When they unveiled Data Lakehouse (a portmanteau of data lake and data warehouse), it immediately resonated. Customers got it right away, and the market followed. What accelerated adoption wasn’t just the terminology but their provocative positioning.
That’s not to say that everyone was on board right away. When Gartner analysts and even Bill Inmon, the “father of data warehousing,” initially dismissed the concept, they engaged critics directly, explaining their vision. Two years later, Inmon authored the definitive guidebook on Data Lakehouses. They were able to do this because they stuck with it. They set a solid foundation, with consistent messaging to prime the market for the new category. Then, despite some initial backlash, they didn’t leave the message, the name, or the category, instead educating their customers and the market on how to think and talk about it.

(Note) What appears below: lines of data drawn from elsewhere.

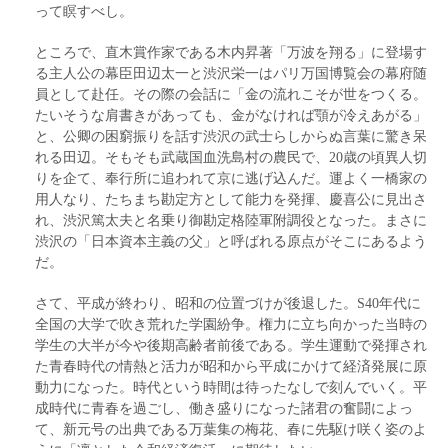
って瞑すべし。
ところで、直木賞作家である木内昇著「万波を翔る」に登場す
る主人公の幕臣田辺太一と渋沢栄一はパリ万国博覧会の幕府随
員として赴任。その際の会話に「金の流れこそが世をつくる。
たいそうな肩書きがあっても、金がなければ顎が冷えあがる」
と、公卿の困窮振りを話す渋沢の武士らしからぬ言葉に驚き呆
れる田辺。そもそも武蔵国血洗島村の農民で、20歳の頃異人切
りを企て、奉行所に追われて京に逃げ込んだ。運よく一橋家の
用人なり、たちまち勘定方として能力を発揮、慶喜公に見出さ
れ、渋沢篤太夫と名乗り御勘定格陸軍附調役となった。まさに
渋沢の「日本資本主義の父」と呼ばれる原点がそこにあるよう
だ。
さて、平成が終わり、昭和の位置づけが後退した。S40年代に
全国の大学で吹き荒れた学園紛争。権力に立ち向かった当時の
学生の大半が今や後期高齢者前後である。学生運動で発揮され
た青春時代の情熱と活力が昭和から平成にかけて経済発展に原
動力になった。時代という時間は待ったなしで刻んでいく。平
成時代に青春を過ごし、働き盛りになった諸君の奮闘によっ
て、新元号の出典である万葉集の梅花、春に先駆け咲く姿のよ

The tipping point came when major customers like Capital One began publicly discussing their Data Lakehouse strategies. Initially hesitant to use terminology that might sound unfamiliar or upset existing vendors, these endorsements created momentum that made the Data Lakehouse the industry standard.
Shared outcomes between sales and marketing
Schultz underscores the importance of the CMO CRO partnership. When he joined, Databricks’s CRO, Ron Gabrisko didn’t waste energy on pipeline attribution battles, recognizing that source attribution is inherently imperfect.
Instead, they focused on shared accountability on agreed upon numbers: determining overall business targets, working backward to identify needed pipeline, and holding both teams jointly responsible. They all failed or succeeded together.
For demand generation, they stayed ruthlessly focused on effective channels. While allocating some budget for awareness through PR, the vast majority went to direct demand generation. They were highly selective about conferences, typically only attending major events that were essential for their audience.
Instead, they invested heavily in reaching their customers where they are via digital marketing. Work happens online, so that’s where they needed to be.
Adapting to the AI revolution
When ChatGPT changed the game, Databricks faced an interesting challenge. While they’d been talking about AI for five or six years in the classic sense (machine learning and numerical applications rather than generative content), they weren’t automatically associated with this new wave of AI innovation.
Their response included creating a second category—the Data Intelligence Platform—positioned as an evolution of the Data Lakehouse. They also made strategic acquisitions, including Mosaic ML, renamed as Mosaic AI, preserving its distinct identity within their portfolio.